Once you've achieved your "newbie" gains, taking protein supplements might help you continue to see results, according to a review published in Sports Medicine in 2015. The review authors looked at the results from over 35 previously published studies that looked at the potential benefits of protein supplementation on strength and weight gain. While exercise newbies following less-demanding exercise didn't typically see any added benefits when taking protein supplements, people following more vigorous workout programs did tend to see beneficial results for muscle gain.

Talk to your doctor before taking protein supplements, though, because people with certain underlying medical conditions, such as kidney disease, shouldn't get too much protein. There's no set amount of supplemental protein that's recommended for everyone who's trying to gain weight. A nutrition professional can help you figure out if you really need a supplement and, if so, recommend a type and amount that best meets your needs.

Other Lifestyle Tweaks for Weight Gain

Weight gain isn't just about getting enough protein.

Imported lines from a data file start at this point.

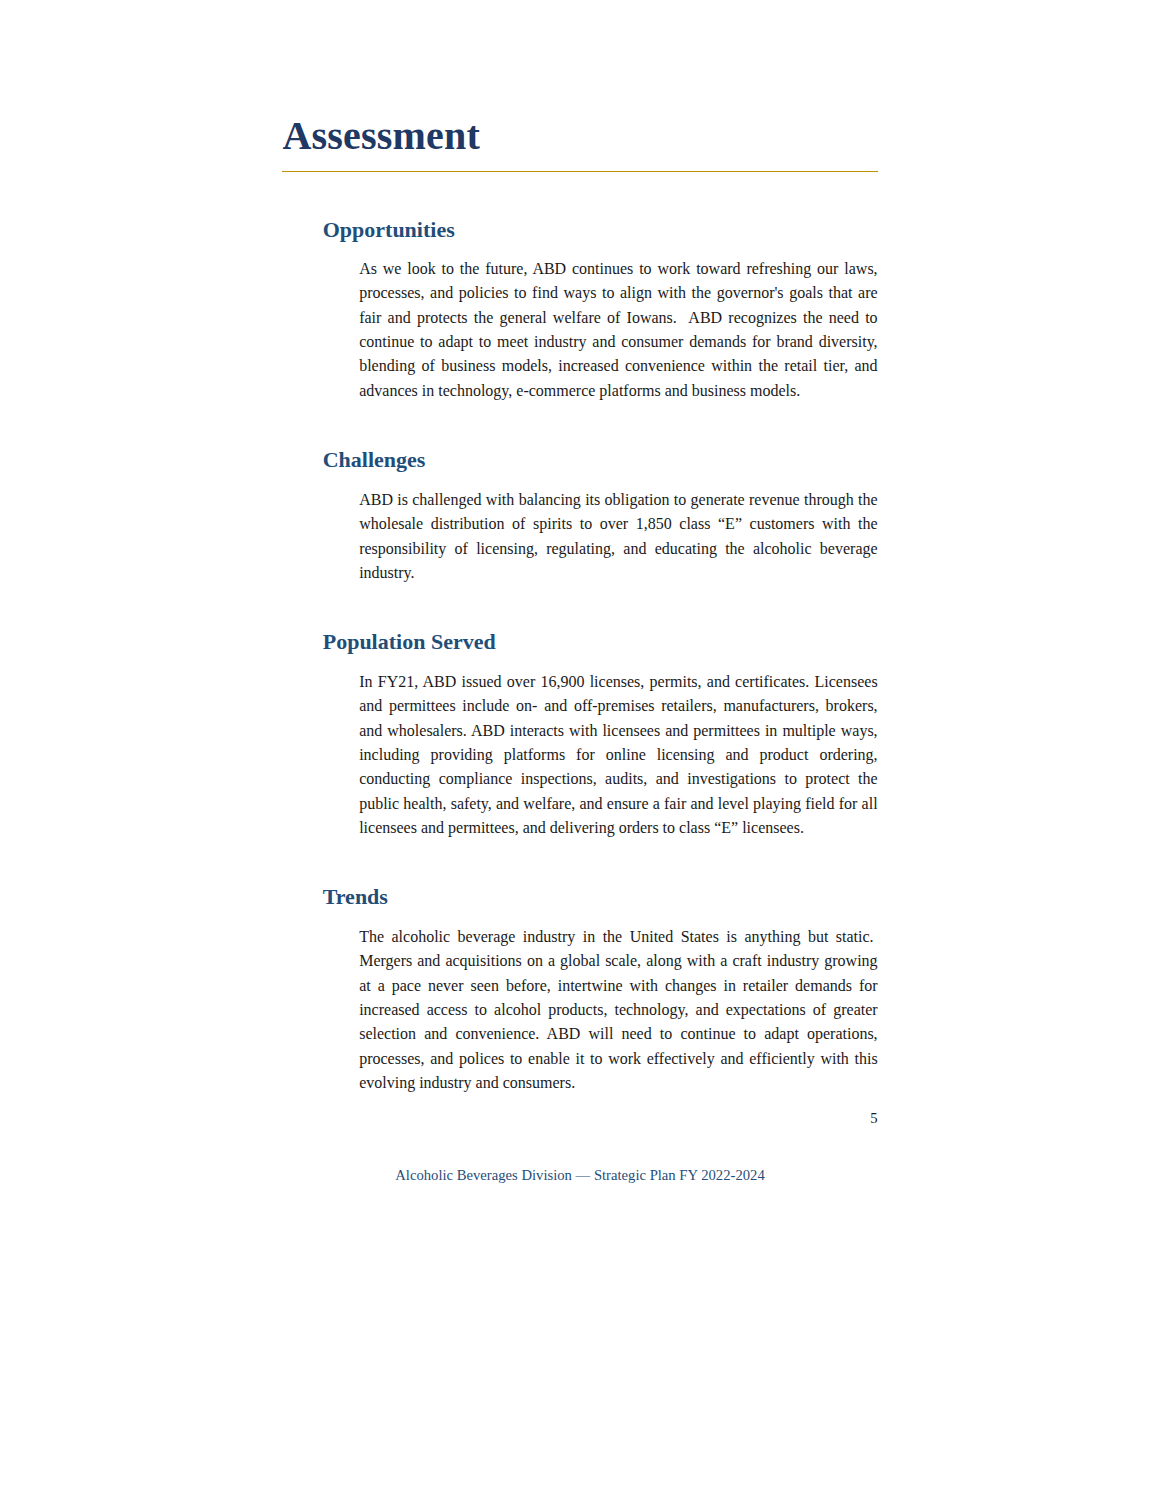Assessment
Opportunities
As we look to the future, ABD continues to work toward refreshing our laws, processes, and policies to find ways to align with the governor's goals that are fair and protects the general welfare of Iowans. ABD recognizes the need to continue to adapt to meet industry and consumer demands for brand diversity, blending of business models, increased convenience within the retail tier, and advances in technology, e-commerce platforms and business models.
Challenges
ABD is challenged with balancing its obligation to generate revenue through the wholesale distribution of spirits to over 1,850 class “E” customers with the responsibility of licensing, regulating, and educating the alcoholic beverage industry.
Population Served
In FY21, ABD issued over 16,900 licenses, permits, and certificates. Licensees and permittees include on- and off-premises retailers, manufacturers, brokers, and wholesalers. ABD interacts with licensees and permittees in multiple ways, including providing platforms for online licensing and product ordering, conducting compliance inspections, audits, and investigations to protect the public health, safety, and welfare, and ensure a fair and level playing field for all licensees and permittees, and delivering orders to class “E” licensees.
Trends
The alcoholic beverage industry in the United States is anything but static. Mergers and acquisitions on a global scale, along with a craft industry growing at a pace never seen before, intertwine with changes in retailer demands for increased access to alcohol products, technology, and expectations of greater selection and convenience. ABD will need to continue to adapt operations, processes, and polices to enable it to work effectively and efficiently with this evolving industry and consumers.
5
Alcoholic Beverages Division — Strategic Plan FY 2022-2024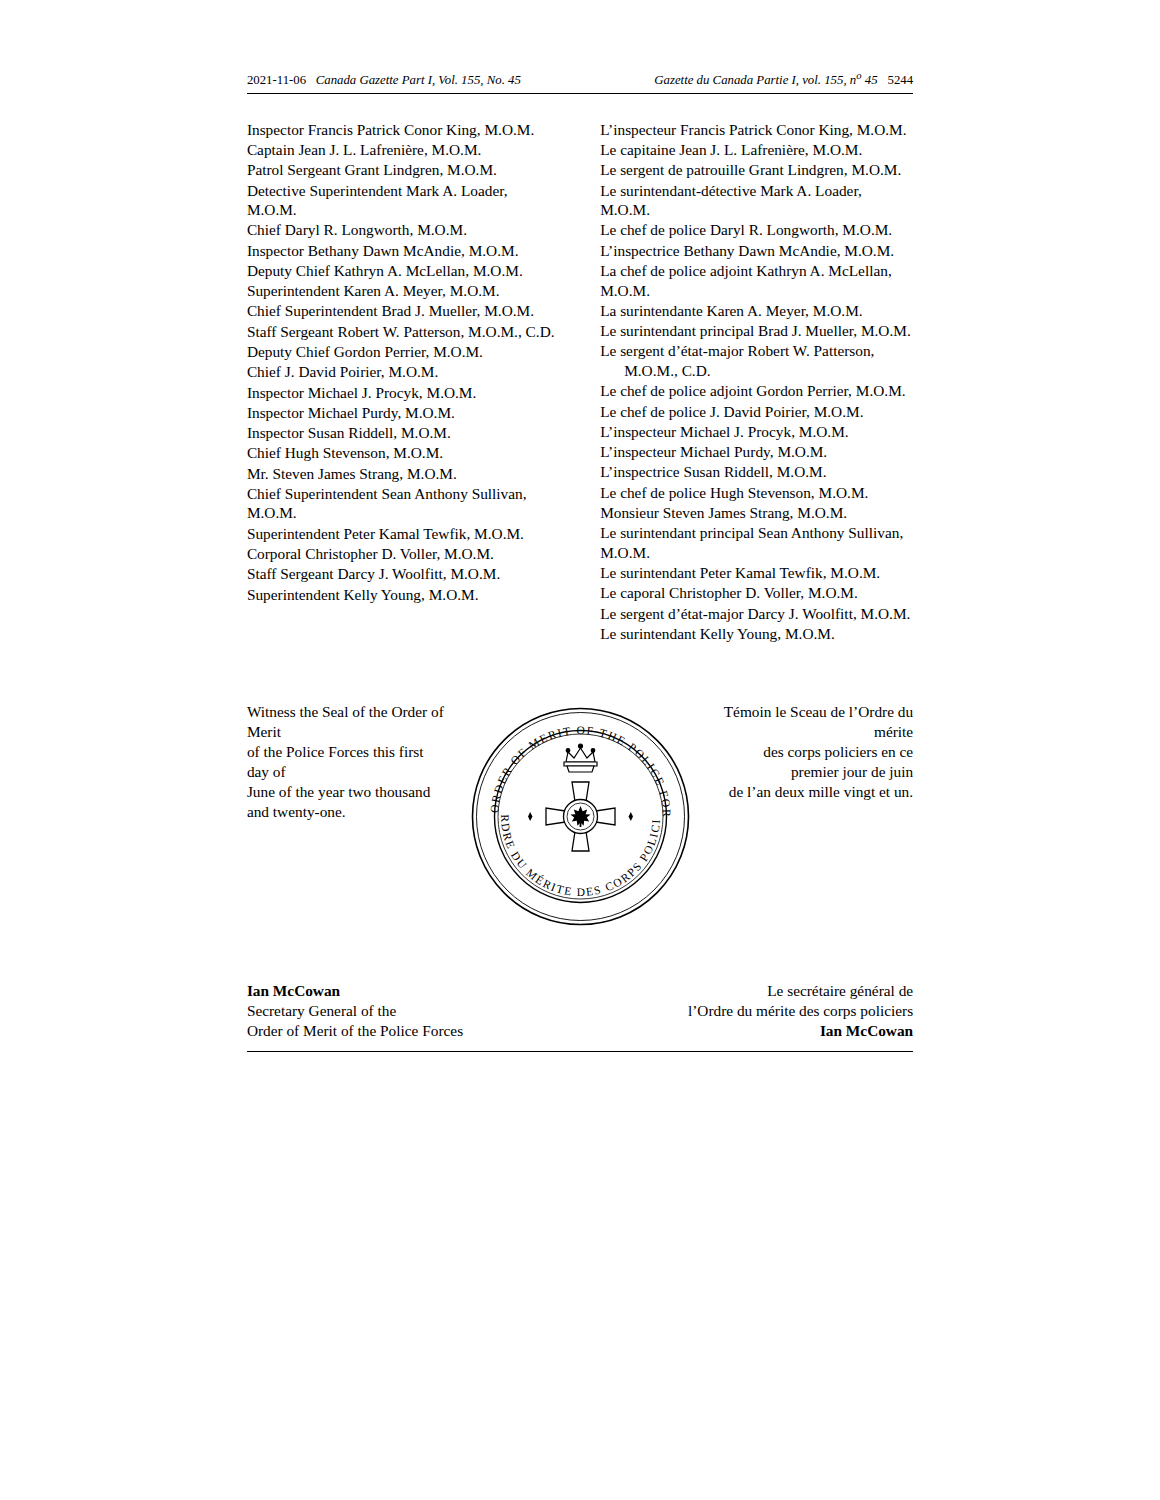2021-11-06 Canada Gazette Part I, Vol. 155, No. 45
Gazette du Canada Partie I, vol. 155, no 455244
Inspector Francis Patrick Conor King, M.O.M.
Captain Jean J. L. Lafrenière, M.O.M.
Patrol Sergeant Grant Lindgren, M.O.M.
Detective Superintendent Mark A. Loader, M.O.M.
Chief Daryl R. Longworth, M.O.M.
Inspector Bethany Dawn McAndie, M.O.M.
Deputy Chief Kathryn A. McLellan, M.O.M.
Superintendent Karen A. Meyer, M.O.M.
Chief Superintendent Brad J. Mueller, M.O.M.
Staff Sergeant Robert W. Patterson, M.O.M., C.D.
Deputy Chief Gordon Perrier, M.O.M.
Chief J. David Poirier, M.O.M.
Inspector Michael J. Procyk, M.O.M.
Inspector Michael Purdy, M.O.M.
Inspector Susan Riddell, M.O.M.
Chief Hugh Stevenson, M.O.M.
Mr. Steven James Strang, M.O.M.
Chief Superintendent Sean Anthony Sullivan, M.O.M.
Superintendent Peter Kamal Tewfik, M.O.M.
Corporal Christopher D. Voller, M.O.M.
Staff Sergeant Darcy J. Woolfitt, M.O.M.
Superintendent Kelly Young, M.O.M.
L’inspecteur Francis Patrick Conor King, M.O.M.
Le capitaine Jean J. L. Lafrenière, M.O.M.
Le sergent de patrouille Grant Lindgren, M.O.M.
Le surintendant-détective Mark A. Loader, M.O.M.
Le chef de police Daryl R. Longworth, M.O.M.
L’inspectrice Bethany Dawn McAndie, M.O.M.
La chef de police adjoint Kathryn A. McLellan, M.O.M.
La surintendante Karen A. Meyer, M.O.M.
Le surintendant principal Brad J. Mueller, M.O.M.
Le sergent d’état-major Robert W. Patterson, M.O.M., C.D.
Le chef de police adjoint Gordon Perrier, M.O.M.
Le chef de police J. David Poirier, M.O.M.
L’inspecteur Michael J. Procyk, M.O.M.
L’inspecteur Michael Purdy, M.O.M.
L’inspectrice Susan Riddell, M.O.M.
Le chef de police Hugh Stevenson, M.O.M.
Monsieur Steven James Strang, M.O.M.
Le surintendant principal Sean Anthony Sullivan, M.O.M.
Le surintendant Peter Kamal Tewfik, M.O.M.
Le caporal Christopher D. Voller, M.O.M.
Le sergent d’état-major Darcy J. Woolfitt, M.O.M.
Le surintendant Kelly Young, M.O.M.
Witness the Seal of the Order of Merit
of the Police Forces this first day of
June of the year two thousand
and twenty-one.
✦ THE ORDER OF MERIT OF THE POLICE FORCES ✦ ✦ L'ORDRE DU MÉRITE DES CORPS POLICIERS ✦
Témoin le Sceau de l’Ordre du mérite
des corps policiers en ce
premier jour de juin
de l’an deux mille vingt et un.
Ian McCowan
Secretary General of the
Order of Merit of the Police Forces
Le secrétaire général de
l’Ordre du mérite des corps policiers
Ian McCowan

If you're eating lots of protein but living a sedentary lifestyle, for example, you won't gain muscle -- you'll just store the extra calories as fat. So you'll need to strength-train regularly -- around three times per week -- to see results.

When it comes to your diet, you'll also need high-quality carbs and protein. Nutritious whole grains and fruit, for example, supply carbohydrates that are stored in your muscle as glycogen. When you work out, this glycogen serves as a source of quick energy so that you can push through a tough workout. Healthy fats in your diet also provide energy so you can keep up with the active lifestyle needed for weight gain, while the veggies in your diet provide minerals and vitamins you need for a healthy metabolism, strong bones and immunity.